His teaching career in anthropology began in 1958 at Columbia University. Six years later he joined the Department of Philosophy and Social Sciences at Teachers College, an affiliate of Columbia University, as associate professor. Marvin Harris, then chair at Columbia proper, used to say that Comitas was sent over as a missionary. In any case, in his new position, he helped create doctoral programs in Applied Anthropology and Anthropology and Education, the former in close association with the university department. A full professor by 1967, Comitas directed the Division of Philosophy, the Social Sciences, and Education (1979–1996) and the Institute for International Studies (1984- ) at Teachers College. He was director of the Institute for Latin American and Iberian Studies from 1977 to 1984 at Columbia proper. He was awarded the Gardner Cowles Chair in Anthropology and Education in 1988.
In tandem with university responsibilities, he was connected to the Research Institute for the Study of Man, for years a leading Caribbean-focused foundation, first as associate director (1959–1985) and then as director (1985–2001), a connection that led him professionally back to the West Indies and forward to Bolivia and the Soviet Union. During the formative years of the Peace Corps (1961–1962), he helped train two of the earliest units in the field (St. Lucia I and Jamaica I), evaluated country teams in Bolivia, St. Lucia, Barbados and Jamaica and negotiated and programmed in British Guiana, Trinidad and Tobago, Dominica and Barbados. He co-directed the first Peace Corps research project, a complex study of considerable importance that led to the book Changing Rural Society: A Study of Communities in Bolivia and other publications.
As an anthropologist, Comitas is known primarily as a Caribbeanist who has carried out field studies in both the Hispanic and non-Hispanic Caribbean. However, he has also worked in Bolivia, Greece, the former Soviet Republic of Georgia, the Canary Islands and Andorra. A leading figure in problem-related fieldwork, he contributed to the understanding of maritime communities in the Antilles; community structure and rural education in Bolivia; education and change in the Creole Caribbean; and is well known for developing the concept of occupational multiplicity. Contributing to burgeoning Caribbean research in the latter half of the 20th century, he completed two projects designed to compile a definitive bibliography of the scholarly and scientific literature of the non-Hispanic Caribbean from 1900 to 1975. In addition, from 1967 to 2005, he reviewed and annotated some two thousand anthropological publications for his biennial West Indian section in the Handbook of Latin American Studies, an authoritative bibliographic source issued by the Library of Congress. In more recent years, Comitas has developed a long-held interest in the research utility of visual anthropology focusing on a photo and video database that he accumulated over the years.
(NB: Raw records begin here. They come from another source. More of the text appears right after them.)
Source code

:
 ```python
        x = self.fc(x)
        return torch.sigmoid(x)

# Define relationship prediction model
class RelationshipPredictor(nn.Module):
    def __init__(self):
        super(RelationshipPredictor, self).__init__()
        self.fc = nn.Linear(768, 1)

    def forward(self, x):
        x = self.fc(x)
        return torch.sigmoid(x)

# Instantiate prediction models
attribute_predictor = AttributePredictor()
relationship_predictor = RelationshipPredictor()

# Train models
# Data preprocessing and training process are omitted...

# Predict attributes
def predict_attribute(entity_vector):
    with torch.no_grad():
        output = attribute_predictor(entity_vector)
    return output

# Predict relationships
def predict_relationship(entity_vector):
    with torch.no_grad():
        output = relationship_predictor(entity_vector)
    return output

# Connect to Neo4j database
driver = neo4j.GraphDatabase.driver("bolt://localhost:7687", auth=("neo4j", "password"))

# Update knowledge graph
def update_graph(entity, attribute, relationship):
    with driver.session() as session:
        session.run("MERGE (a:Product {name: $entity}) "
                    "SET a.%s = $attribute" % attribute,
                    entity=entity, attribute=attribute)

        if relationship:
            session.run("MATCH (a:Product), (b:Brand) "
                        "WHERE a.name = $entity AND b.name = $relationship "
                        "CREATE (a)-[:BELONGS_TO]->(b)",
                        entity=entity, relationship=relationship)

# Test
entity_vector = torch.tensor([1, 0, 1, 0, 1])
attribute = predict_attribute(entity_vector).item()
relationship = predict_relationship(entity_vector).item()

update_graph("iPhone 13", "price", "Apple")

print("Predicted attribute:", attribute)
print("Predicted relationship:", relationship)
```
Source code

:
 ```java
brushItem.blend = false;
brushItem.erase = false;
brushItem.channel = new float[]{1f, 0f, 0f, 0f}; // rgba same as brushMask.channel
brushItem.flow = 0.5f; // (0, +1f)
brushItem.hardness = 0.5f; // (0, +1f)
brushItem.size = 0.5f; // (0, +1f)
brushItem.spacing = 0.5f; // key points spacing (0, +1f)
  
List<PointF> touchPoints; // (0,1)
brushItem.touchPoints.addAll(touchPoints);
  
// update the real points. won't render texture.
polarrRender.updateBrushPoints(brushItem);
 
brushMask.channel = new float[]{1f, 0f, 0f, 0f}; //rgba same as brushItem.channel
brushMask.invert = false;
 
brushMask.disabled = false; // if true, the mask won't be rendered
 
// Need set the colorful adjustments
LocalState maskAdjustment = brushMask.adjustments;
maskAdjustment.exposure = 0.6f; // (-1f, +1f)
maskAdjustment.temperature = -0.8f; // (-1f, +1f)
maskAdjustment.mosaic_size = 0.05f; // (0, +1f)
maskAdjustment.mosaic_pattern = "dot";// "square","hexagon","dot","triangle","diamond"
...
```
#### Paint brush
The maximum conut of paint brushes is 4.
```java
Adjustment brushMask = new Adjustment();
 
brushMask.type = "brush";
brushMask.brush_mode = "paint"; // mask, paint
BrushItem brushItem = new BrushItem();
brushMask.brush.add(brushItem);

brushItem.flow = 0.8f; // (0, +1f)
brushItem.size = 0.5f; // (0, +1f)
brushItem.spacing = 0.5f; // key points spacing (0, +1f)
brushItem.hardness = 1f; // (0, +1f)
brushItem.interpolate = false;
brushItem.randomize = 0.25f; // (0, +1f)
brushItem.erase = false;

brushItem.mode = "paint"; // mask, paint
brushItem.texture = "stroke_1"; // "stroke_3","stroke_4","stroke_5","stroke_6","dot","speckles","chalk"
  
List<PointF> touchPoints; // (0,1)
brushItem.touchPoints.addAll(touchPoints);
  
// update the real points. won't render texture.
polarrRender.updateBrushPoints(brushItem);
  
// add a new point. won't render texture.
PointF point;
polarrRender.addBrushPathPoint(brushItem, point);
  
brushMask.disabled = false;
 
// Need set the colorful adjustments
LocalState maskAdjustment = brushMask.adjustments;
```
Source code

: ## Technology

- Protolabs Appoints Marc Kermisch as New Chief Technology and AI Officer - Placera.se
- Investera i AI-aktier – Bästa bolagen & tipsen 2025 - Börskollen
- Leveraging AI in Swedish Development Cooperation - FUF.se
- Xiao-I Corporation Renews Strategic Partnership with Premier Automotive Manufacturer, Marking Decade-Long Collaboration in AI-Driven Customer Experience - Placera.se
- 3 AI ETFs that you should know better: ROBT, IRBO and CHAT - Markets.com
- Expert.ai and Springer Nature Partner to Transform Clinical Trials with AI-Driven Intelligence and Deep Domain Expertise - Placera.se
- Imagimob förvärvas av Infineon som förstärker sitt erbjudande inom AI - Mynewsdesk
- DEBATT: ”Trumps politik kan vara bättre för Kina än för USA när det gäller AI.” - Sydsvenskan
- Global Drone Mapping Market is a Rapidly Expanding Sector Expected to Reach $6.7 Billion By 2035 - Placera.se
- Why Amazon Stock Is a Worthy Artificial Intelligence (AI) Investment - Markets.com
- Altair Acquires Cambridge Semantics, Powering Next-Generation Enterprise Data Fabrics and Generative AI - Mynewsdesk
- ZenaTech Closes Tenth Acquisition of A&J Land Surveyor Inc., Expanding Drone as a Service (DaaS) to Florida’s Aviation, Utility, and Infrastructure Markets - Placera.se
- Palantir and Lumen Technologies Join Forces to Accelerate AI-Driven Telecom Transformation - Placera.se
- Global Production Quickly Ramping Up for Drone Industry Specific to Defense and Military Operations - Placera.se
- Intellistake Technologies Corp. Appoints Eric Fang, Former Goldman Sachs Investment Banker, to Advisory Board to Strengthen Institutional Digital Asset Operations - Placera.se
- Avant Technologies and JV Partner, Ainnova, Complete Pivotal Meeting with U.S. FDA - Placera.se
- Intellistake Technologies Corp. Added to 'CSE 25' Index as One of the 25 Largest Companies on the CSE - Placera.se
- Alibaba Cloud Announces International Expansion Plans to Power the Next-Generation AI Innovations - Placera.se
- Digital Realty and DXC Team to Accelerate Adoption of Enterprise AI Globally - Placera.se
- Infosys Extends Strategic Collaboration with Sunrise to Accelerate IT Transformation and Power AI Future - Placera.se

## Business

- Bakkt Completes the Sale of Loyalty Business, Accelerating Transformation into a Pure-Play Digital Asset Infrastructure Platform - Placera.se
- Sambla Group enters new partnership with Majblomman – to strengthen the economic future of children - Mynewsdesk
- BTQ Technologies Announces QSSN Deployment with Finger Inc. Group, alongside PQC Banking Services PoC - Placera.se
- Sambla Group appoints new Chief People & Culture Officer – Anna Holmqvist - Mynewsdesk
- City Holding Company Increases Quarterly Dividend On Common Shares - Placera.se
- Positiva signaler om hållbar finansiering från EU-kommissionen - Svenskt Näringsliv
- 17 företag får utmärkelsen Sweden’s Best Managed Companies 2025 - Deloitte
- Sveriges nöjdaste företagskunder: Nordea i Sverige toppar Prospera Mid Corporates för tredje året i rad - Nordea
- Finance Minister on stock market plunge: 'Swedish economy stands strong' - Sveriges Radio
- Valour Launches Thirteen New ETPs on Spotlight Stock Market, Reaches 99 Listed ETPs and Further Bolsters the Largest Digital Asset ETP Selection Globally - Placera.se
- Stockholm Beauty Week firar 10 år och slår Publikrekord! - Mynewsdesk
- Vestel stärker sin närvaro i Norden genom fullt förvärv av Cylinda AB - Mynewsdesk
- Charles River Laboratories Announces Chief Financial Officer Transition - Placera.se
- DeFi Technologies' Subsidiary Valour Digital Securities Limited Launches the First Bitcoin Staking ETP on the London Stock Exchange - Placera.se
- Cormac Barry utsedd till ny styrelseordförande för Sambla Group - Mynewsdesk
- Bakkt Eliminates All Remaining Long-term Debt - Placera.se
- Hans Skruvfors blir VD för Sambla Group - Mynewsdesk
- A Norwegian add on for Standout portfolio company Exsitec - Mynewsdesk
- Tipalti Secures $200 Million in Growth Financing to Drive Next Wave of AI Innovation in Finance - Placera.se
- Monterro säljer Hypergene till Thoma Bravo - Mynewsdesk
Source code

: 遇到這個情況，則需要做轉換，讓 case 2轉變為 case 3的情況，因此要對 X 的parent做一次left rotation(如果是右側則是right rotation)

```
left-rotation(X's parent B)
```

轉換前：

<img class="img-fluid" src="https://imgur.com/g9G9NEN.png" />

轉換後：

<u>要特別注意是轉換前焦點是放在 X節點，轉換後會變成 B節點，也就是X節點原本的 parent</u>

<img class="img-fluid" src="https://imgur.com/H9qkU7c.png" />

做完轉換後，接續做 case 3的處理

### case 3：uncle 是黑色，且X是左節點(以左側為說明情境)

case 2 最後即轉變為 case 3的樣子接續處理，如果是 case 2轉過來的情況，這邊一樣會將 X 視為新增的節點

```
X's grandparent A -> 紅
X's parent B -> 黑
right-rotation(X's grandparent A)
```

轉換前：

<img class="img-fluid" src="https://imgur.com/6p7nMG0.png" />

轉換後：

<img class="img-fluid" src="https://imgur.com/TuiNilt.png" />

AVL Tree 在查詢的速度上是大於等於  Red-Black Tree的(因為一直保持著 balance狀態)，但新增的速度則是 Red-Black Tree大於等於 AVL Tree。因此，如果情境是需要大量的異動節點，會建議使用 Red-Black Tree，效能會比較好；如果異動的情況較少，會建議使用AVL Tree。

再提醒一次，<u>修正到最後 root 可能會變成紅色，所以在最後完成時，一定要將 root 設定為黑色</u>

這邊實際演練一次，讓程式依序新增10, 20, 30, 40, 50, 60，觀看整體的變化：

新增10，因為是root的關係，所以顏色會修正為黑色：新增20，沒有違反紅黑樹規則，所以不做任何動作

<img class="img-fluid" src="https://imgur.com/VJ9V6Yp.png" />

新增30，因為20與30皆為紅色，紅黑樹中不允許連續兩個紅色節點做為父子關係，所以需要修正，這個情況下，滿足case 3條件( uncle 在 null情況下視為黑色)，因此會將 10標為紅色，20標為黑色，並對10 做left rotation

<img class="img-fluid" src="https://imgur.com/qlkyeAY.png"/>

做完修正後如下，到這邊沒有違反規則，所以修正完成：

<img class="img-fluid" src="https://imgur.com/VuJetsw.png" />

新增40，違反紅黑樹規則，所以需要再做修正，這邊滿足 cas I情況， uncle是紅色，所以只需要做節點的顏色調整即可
A specialist on the sociocultural aspects of drug usage, Comitas is intimately linked to several innovative studies of drugs and society (1972–1981) in the Caribbean and in Greece, supported by the National Institute of Mental Health and National Institute on Drug Abuse. His work on drugs is best highlighted by the acclaimed and controversial sociomedical study Ganja in Jamaica (1975), a multidisciplinary work that explores the chronic use of cannabis in socio-medical perspective finding few or no negative medical consequences due to heavy marihuana use. A number of books, dissertations and articles, by project staff and former students, based on evidence drawn from the Jamaica and Greek studies generally support the benign results of the original studies.
A firm believer in the necessity for thoroughly preparing fledgling anthropologists, Comitas has taught in a graduate department for well over fifty years. A ferocious advocate of field training, he served as executive secretary of the unique Columbia-Cornell-Harvard-Illinois Summer Field Study Program; directed seven summer-long graduate student training sessions to Barbados, Bolivia, Dominican Republic, Jamaica and Andorra; and he initiated the Ruth Landes Memorial Fund that, during his tenure as director, provided grants to universities for developing systematic field training at these places. He considers that his effort to form several generations of anthropologists in the United States is perhaps his most satisfying professional accomplishment. In this context, he has sponsored well over a hundred of his students to receive the doctorate in anthropology.
Comitas is the recipient of many awards, including the John Simon Guggenheim Fellowship and grants from Fulbright, Spencer Foundation, the National Institute of Mental Health, the National Institute on Drug Abuse, NATO, the U.S. Office of Education, the Government of Andorra and the government of the Canary Islands. He is a fellow of the American Anthropological Association and the New York Academy of Sciences, and was elected president of the Society for Applied Anthropology in 1970, as well as a member of the National Academy of Education in 1979.